Begin the copy at the line containing "Table 11 Average" in the data below and end it at the line containing "Fig. 1 Wrinkling", keeping each line exact and leaving out pictures.

§ **Source data**
━━━━━━━━

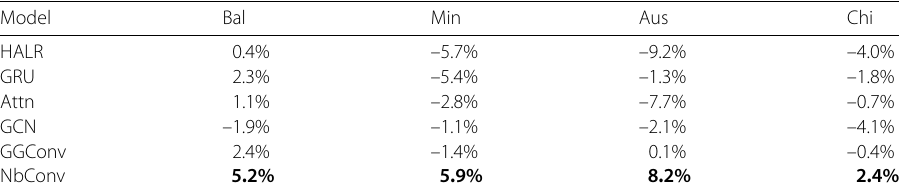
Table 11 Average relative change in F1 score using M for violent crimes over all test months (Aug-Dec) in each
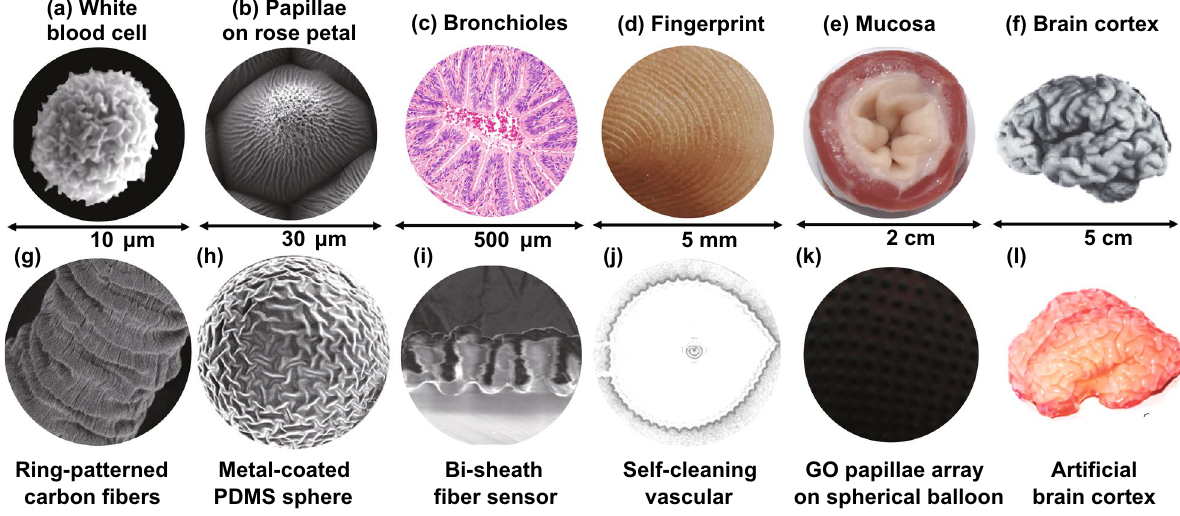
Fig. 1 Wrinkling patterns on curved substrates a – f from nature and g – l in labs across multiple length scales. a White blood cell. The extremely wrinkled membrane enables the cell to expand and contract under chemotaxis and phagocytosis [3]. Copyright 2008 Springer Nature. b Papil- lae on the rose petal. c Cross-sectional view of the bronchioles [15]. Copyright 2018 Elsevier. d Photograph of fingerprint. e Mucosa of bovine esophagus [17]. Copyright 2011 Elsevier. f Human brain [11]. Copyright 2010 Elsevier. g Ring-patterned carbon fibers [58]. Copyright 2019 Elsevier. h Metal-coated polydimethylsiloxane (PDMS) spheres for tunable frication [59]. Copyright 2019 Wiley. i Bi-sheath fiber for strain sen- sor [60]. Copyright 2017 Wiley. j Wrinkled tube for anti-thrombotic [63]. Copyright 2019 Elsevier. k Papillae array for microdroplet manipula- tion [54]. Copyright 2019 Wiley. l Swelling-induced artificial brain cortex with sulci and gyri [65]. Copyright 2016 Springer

━━━━━━━━

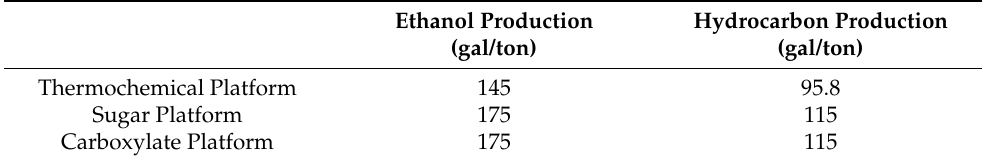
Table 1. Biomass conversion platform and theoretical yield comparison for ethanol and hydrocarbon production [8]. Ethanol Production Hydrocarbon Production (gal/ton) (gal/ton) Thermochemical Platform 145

━━━━━━━━

§ **Worked solution**
Table 11 Average relative change in F1 score using M for violent crimes over all test months (Aug-Dec) in each
Fig. 1 Wrinkling patterns on curved substrates a – f from nature and g – l in labs across multiple length scales. a White blood cell. The extremely wrinkled membrane enables the cell to expand and contract under chemotaxis and phagocytosis [3]. Copyright 2008 Springer Nature. b Papil- lae on the rose petal. c Cross-sectional view of the bronchioles [15]. Copyright 2018 Elsevier. d Photograph of fingerprint. e Mucosa of bovine esophagus [17]. Copyright 2011 Elsevier. f Human brain [11]. Copyright 2010 Elsevier. g Ring-patterned carbon fibers [58]. Copyright 2019 Elsevier. h Metal-coated polydimethylsiloxane (PDMS) spheres for tunable frication [59]. Copyright 2019 Wiley. i Bi-sheath fiber for strain sen- sor [60]. Copyright 2017 Wiley. j Wrinkled tube for anti-thrombotic [63]. Copyright 2019 Elsevier. k Papillae array for microdroplet manipula- tion [54]. Copyright 2019 Wiley. l Swelling-induced artificial brain cortex with sulci and gyri [65]. Copyright 2016 Springer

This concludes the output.